INFORMATION SHOWN:
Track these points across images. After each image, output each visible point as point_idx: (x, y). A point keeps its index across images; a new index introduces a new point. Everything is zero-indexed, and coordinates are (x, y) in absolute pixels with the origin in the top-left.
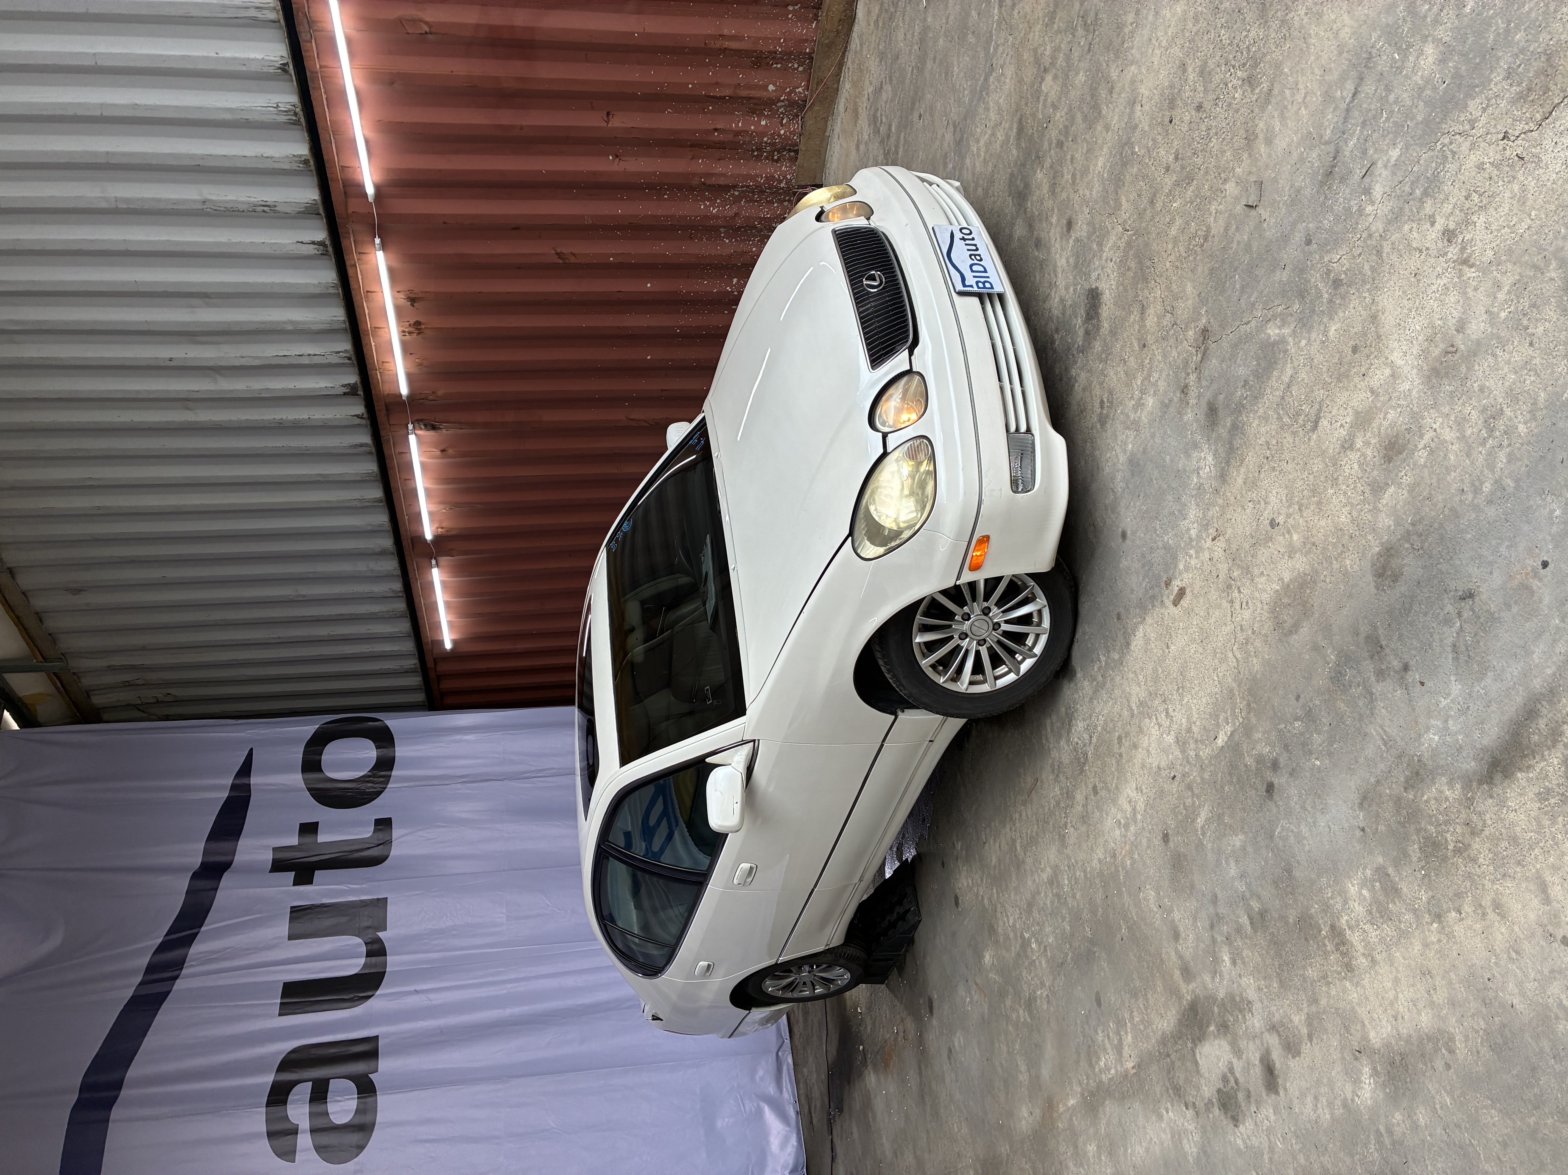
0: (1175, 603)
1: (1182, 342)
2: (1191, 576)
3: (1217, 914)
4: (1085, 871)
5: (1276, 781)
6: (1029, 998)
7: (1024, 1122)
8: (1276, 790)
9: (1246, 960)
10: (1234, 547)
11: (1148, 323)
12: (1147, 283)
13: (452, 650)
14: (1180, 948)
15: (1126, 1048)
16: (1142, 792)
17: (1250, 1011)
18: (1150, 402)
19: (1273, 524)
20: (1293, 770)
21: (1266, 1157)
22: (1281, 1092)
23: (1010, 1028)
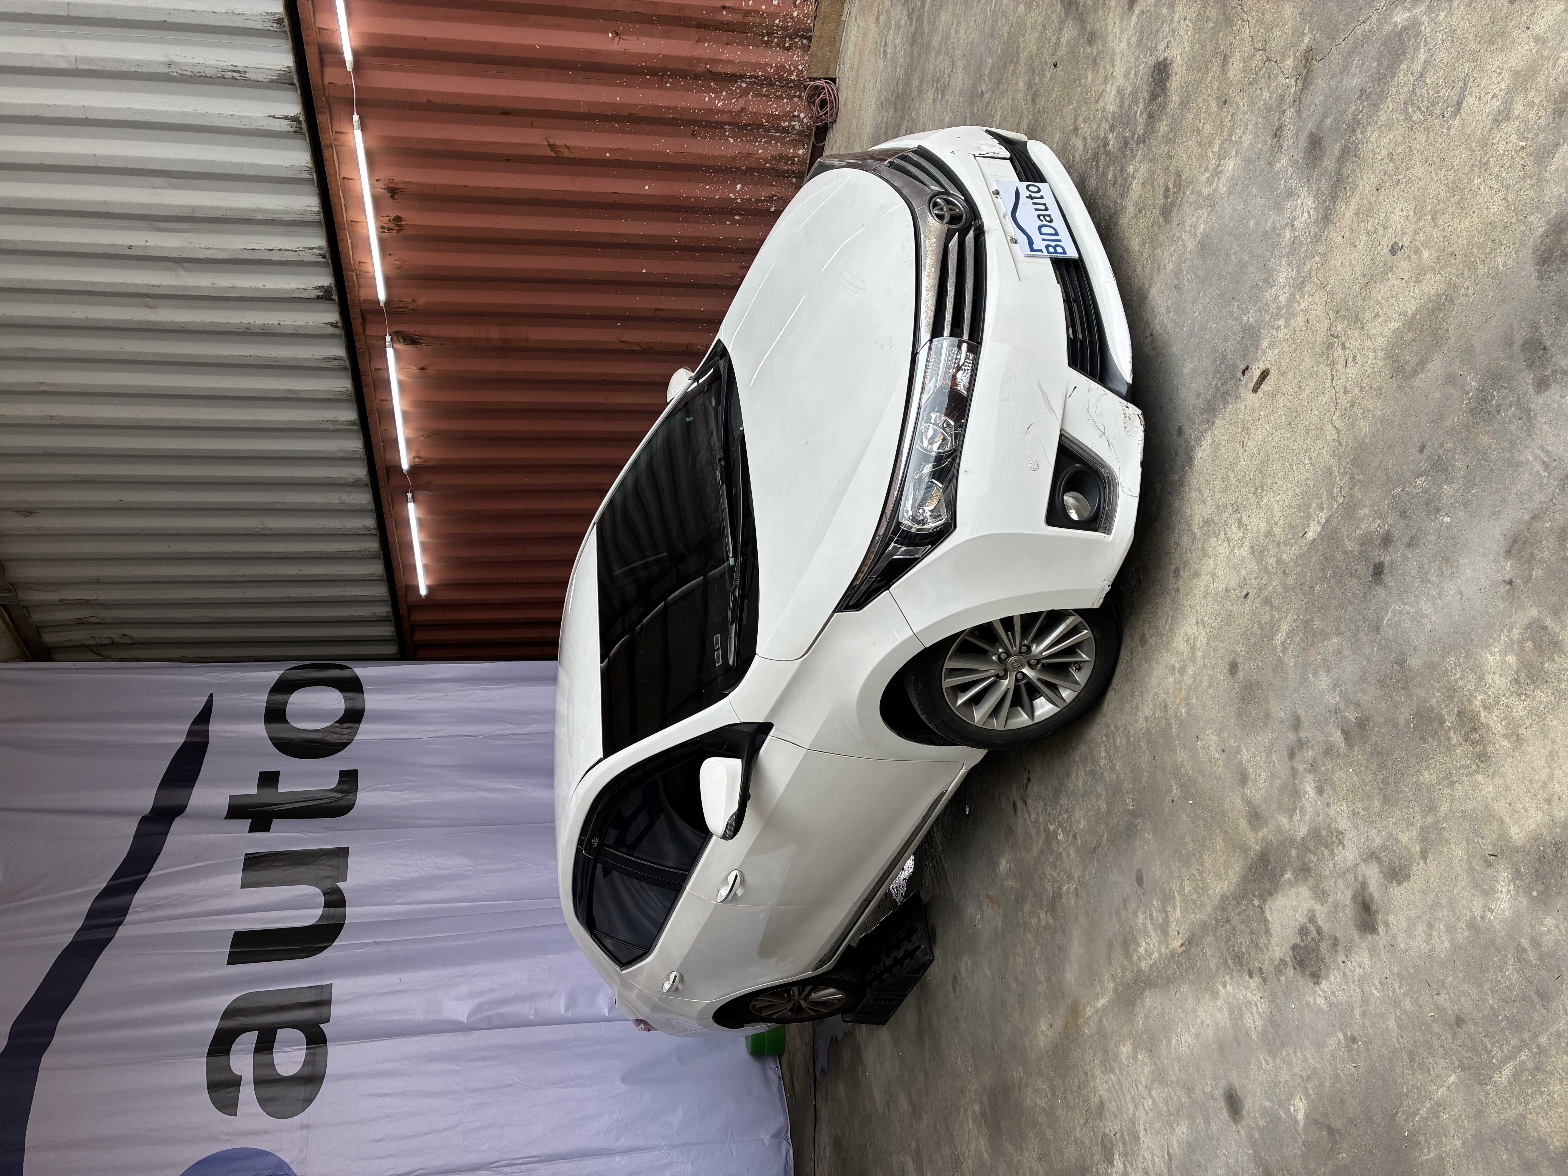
0: (1255, 390)
1: (1276, 77)
2: (1277, 351)
3: (1299, 741)
4: (1127, 737)
5: (1386, 560)
6: (1053, 897)
7: (1041, 1038)
8: (1386, 571)
9: (1338, 783)
10: (1339, 296)
11: (1231, 73)
12: (1231, 27)
13: (426, 596)
14: (1248, 792)
15: (1173, 925)
16: (1203, 625)
17: (1341, 842)
18: (1230, 166)
19: (1393, 251)
20: (1412, 538)
21: (1357, 1012)
22: (1381, 929)
23: (1029, 936)
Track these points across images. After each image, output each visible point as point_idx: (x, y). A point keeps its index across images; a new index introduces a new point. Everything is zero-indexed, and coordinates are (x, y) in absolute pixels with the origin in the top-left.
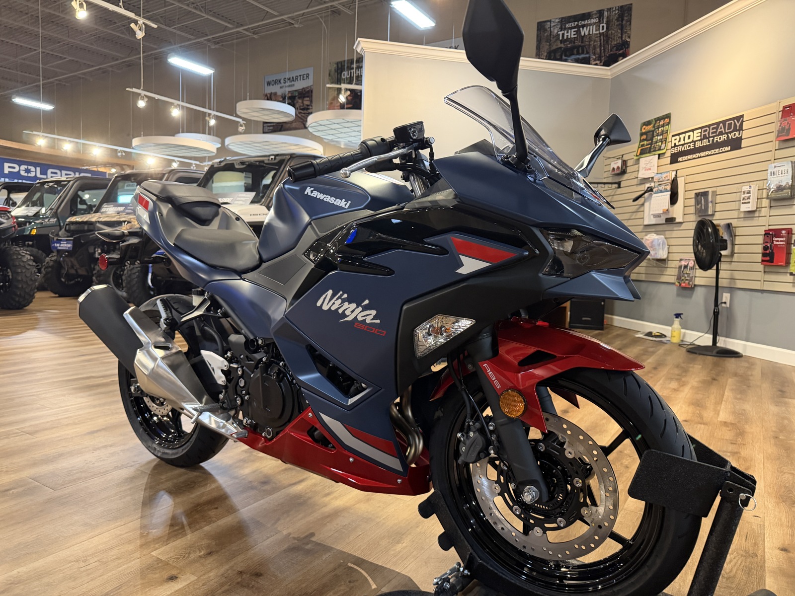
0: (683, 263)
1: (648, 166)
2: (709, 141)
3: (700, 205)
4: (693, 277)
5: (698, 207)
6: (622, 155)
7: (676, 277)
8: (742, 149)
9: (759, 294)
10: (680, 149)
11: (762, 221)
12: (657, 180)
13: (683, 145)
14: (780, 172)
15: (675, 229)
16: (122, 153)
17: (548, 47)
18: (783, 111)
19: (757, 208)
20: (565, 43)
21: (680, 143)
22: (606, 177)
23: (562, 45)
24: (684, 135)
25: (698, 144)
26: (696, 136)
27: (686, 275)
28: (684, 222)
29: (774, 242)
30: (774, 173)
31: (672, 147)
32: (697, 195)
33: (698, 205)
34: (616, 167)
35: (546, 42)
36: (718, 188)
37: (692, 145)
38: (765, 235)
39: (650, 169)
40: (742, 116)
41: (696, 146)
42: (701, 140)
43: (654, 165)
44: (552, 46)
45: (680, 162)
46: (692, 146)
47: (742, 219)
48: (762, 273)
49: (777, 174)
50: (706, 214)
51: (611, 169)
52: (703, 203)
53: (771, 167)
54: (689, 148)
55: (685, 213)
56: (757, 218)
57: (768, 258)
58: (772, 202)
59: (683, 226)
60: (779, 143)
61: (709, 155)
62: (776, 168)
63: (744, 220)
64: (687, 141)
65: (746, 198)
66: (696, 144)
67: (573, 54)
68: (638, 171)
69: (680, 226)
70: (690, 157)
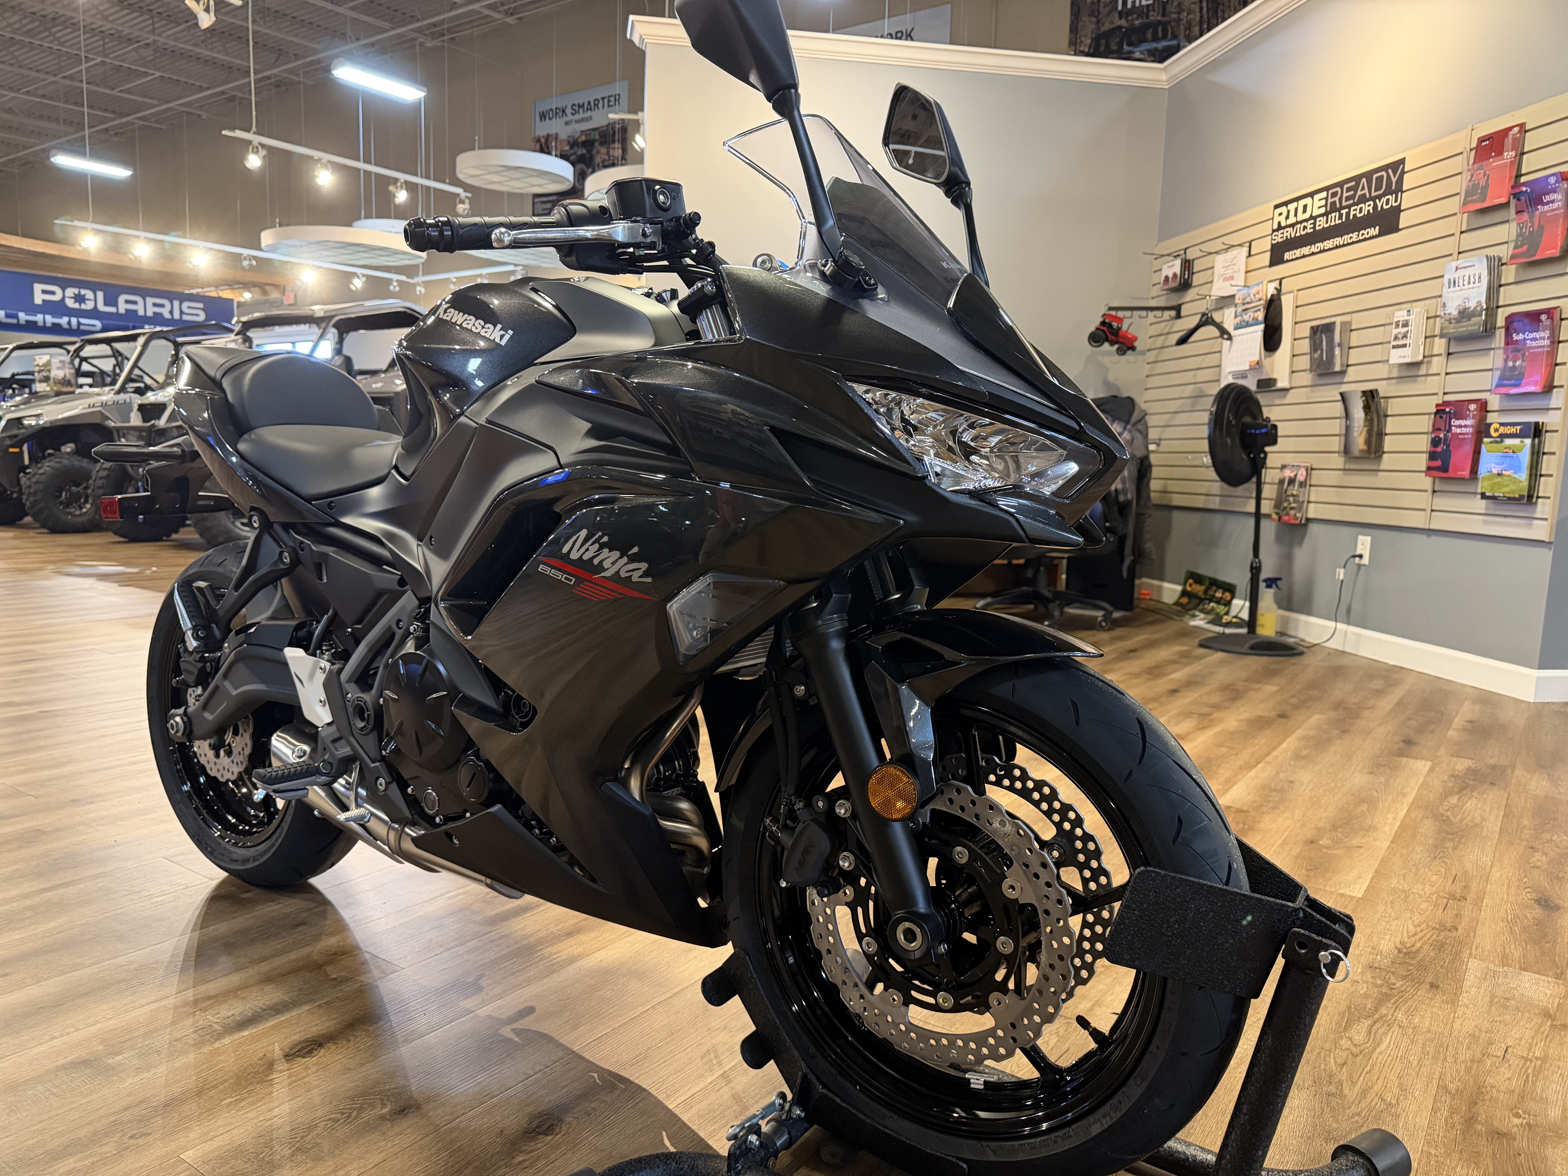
0: (1288, 473)
1: (1229, 272)
2: (1340, 217)
3: (1319, 352)
4: (1303, 502)
5: (1316, 355)
6: (1185, 250)
7: (1273, 503)
8: (1400, 232)
9: (1423, 537)
10: (1288, 234)
11: (1432, 384)
12: (1240, 301)
13: (1292, 225)
14: (1466, 278)
15: (1277, 402)
16: (250, 260)
17: (1093, 26)
18: (1477, 148)
19: (1424, 357)
20: (1130, 18)
21: (1290, 222)
22: (1155, 295)
23: (1123, 22)
24: (1295, 205)
25: (1321, 223)
26: (1316, 205)
27: (1291, 499)
28: (1291, 388)
29: (1453, 428)
30: (1454, 282)
31: (1274, 231)
33: (1315, 351)
34: (1170, 275)
35: (1090, 16)
36: (1354, 315)
37: (1309, 225)
38: (1436, 414)
39: (1232, 278)
40: (1402, 161)
41: (1318, 228)
42: (1326, 214)
43: (1239, 270)
44: (1103, 25)
45: (1288, 261)
46: (1309, 227)
47: (1394, 381)
48: (1429, 494)
49: (1461, 284)
50: (1330, 371)
51: (1163, 278)
52: (1324, 347)
53: (1449, 270)
54: (1305, 232)
55: (1294, 369)
56: (1424, 378)
57: (1438, 463)
58: (1452, 343)
59: (1291, 397)
60: (1468, 217)
61: (1340, 246)
62: (1459, 271)
63: (1397, 383)
64: (1301, 217)
65: (1400, 336)
66: (1318, 223)
67: (1144, 40)
68: (1212, 282)
69: (1284, 397)
70: (1306, 250)
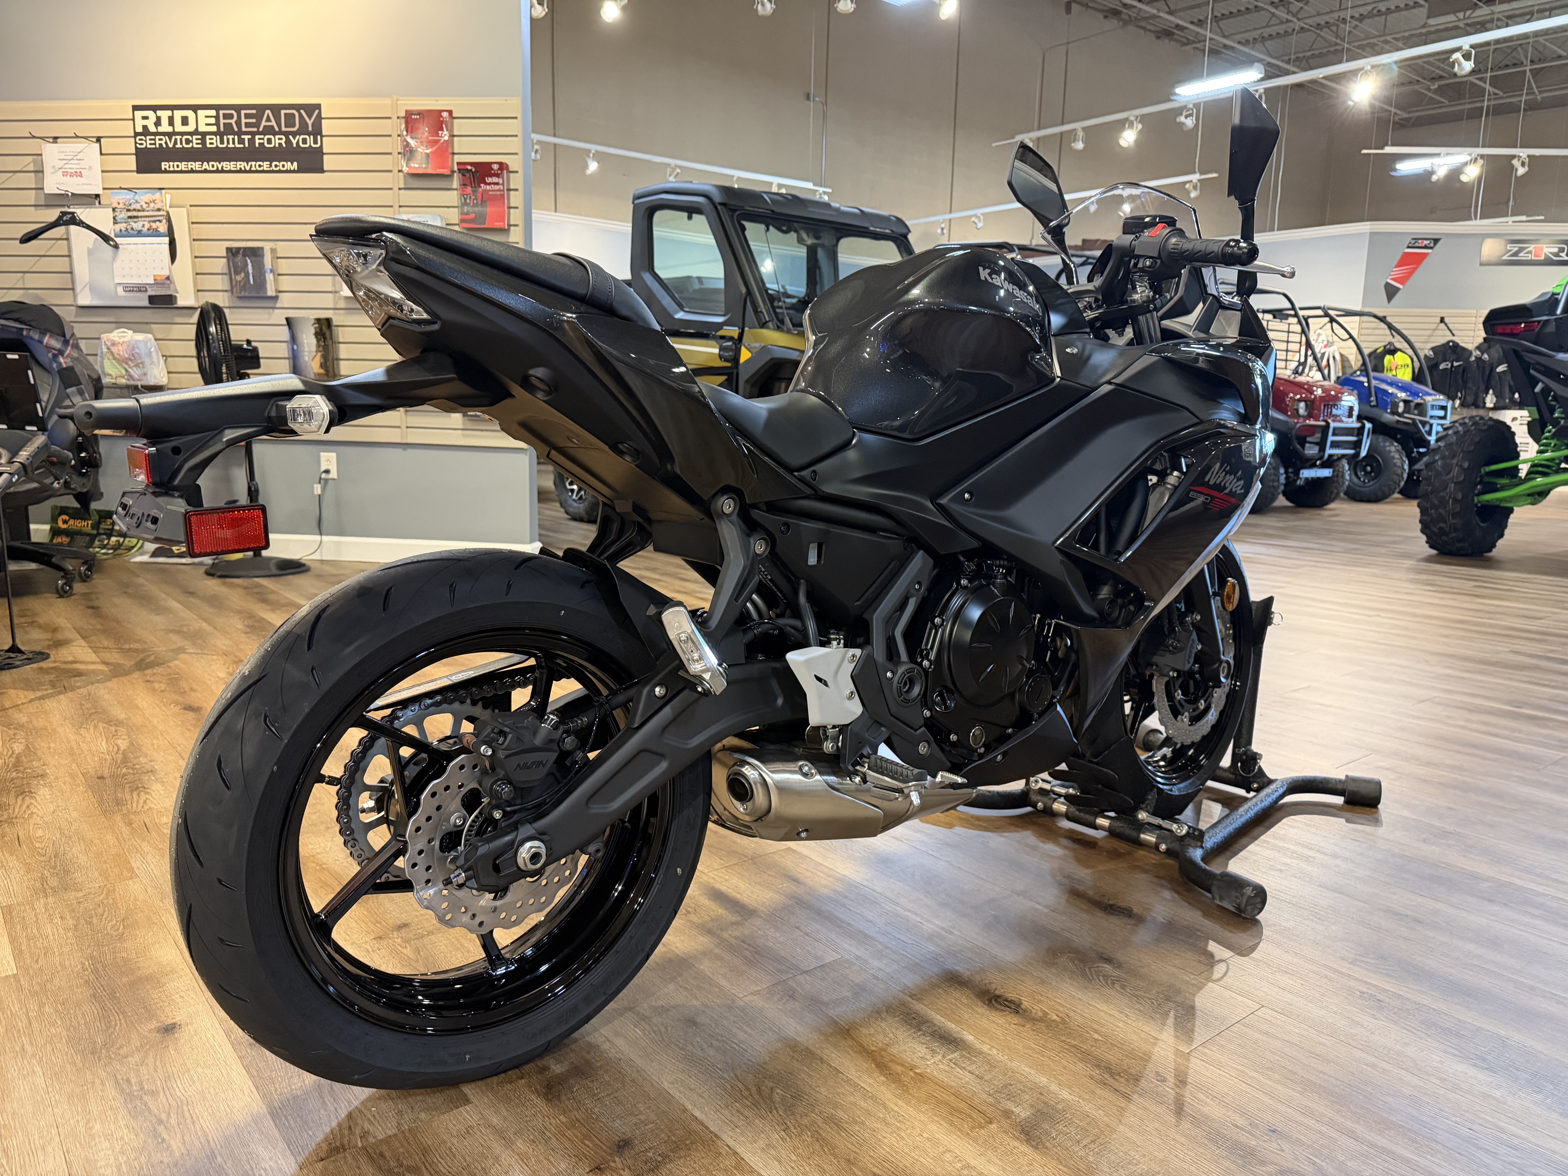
1: (73, 167)
2: (241, 141)
3: (243, 275)
5: (238, 278)
8: (325, 174)
9: (398, 451)
10: (163, 142)
12: (122, 206)
13: (169, 135)
15: (179, 320)
18: (406, 118)
21: (160, 129)
24: (169, 113)
25: (213, 142)
26: (203, 122)
31: (136, 134)
32: (232, 253)
33: (237, 273)
36: (278, 243)
37: (195, 139)
39: (81, 174)
40: (318, 106)
41: (208, 146)
42: (219, 134)
43: (90, 166)
45: (166, 171)
47: (344, 311)
50: (261, 295)
52: (251, 271)
54: (190, 146)
55: (198, 288)
60: (405, 176)
61: (245, 171)
63: (346, 314)
64: (179, 127)
66: (208, 141)
68: (42, 172)
70: (196, 165)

REQUIREMENT:
Starting at the line containing "7: (1024, 1122)" and finishing at the line containing "66: (696, 144)", return those lines exactly as they appear above, without the pictures.

YOUR SOLUTION:
7: (1024, 1122)
8: (1276, 790)
9: (1246, 960)
10: (1234, 547)
11: (1148, 323)
12: (1147, 283)
13: (452, 650)
14: (1180, 948)
15: (1126, 1048)
16: (1142, 792)
17: (1250, 1011)
18: (1150, 402)
19: (1273, 524)
20: (1293, 770)
21: (1266, 1157)
22: (1281, 1092)
23: (1010, 1028)
0: (1255, 390)
1: (1276, 77)
2: (1277, 351)
3: (1299, 741)
4: (1127, 737)
5: (1386, 560)
6: (1053, 897)
7: (1041, 1038)
8: (1386, 571)
9: (1338, 783)
10: (1339, 296)
11: (1231, 73)
12: (1231, 27)
13: (426, 596)
14: (1248, 792)
15: (1173, 925)
16: (1203, 625)
17: (1341, 842)
18: (1230, 166)
19: (1393, 251)
20: (1412, 538)
21: (1357, 1012)
22: (1381, 929)
23: (1029, 936)
Track these points across images. After each image, output each visible point as point_idx: (x, y). A point keeps its index across images; a new index introduces a new point. Everything is zero-indexed, and coordinates are (x, y) in absolute pixels with the origin in the top-left.
0: (683, 263)
1: (648, 166)
2: (709, 141)
3: (700, 205)
4: (693, 277)
5: (698, 207)
6: (622, 155)
7: (676, 277)
8: (742, 149)
9: (759, 294)
10: (680, 149)
11: (762, 221)
12: (657, 180)
13: (683, 145)
14: (780, 172)
15: (675, 229)
16: (122, 153)
17: (548, 47)
18: (783, 111)
19: (757, 208)
20: (565, 43)
21: (680, 143)
22: (606, 177)
23: (562, 45)
24: (684, 135)
25: (698, 144)
26: (696, 136)
27: (686, 275)
28: (684, 222)
29: (774, 242)
30: (774, 173)
31: (672, 147)
32: (697, 195)
33: (698, 205)
34: (616, 167)
35: (546, 42)
36: (718, 188)
37: (692, 145)
38: (765, 235)
39: (650, 169)
40: (742, 116)
41: (696, 146)
42: (701, 140)
43: (654, 165)
44: (552, 46)
45: (680, 162)
46: (692, 146)
47: (742, 219)
48: (762, 273)
49: (777, 174)
50: (706, 214)
51: (611, 169)
52: (703, 203)
53: (771, 167)
54: (689, 148)
55: (685, 213)
56: (757, 218)
57: (768, 258)
58: (772, 202)
59: (683, 226)
60: (779, 143)
61: (709, 155)
62: (776, 168)
63: (744, 220)
64: (687, 141)
65: (746, 198)
66: (696, 144)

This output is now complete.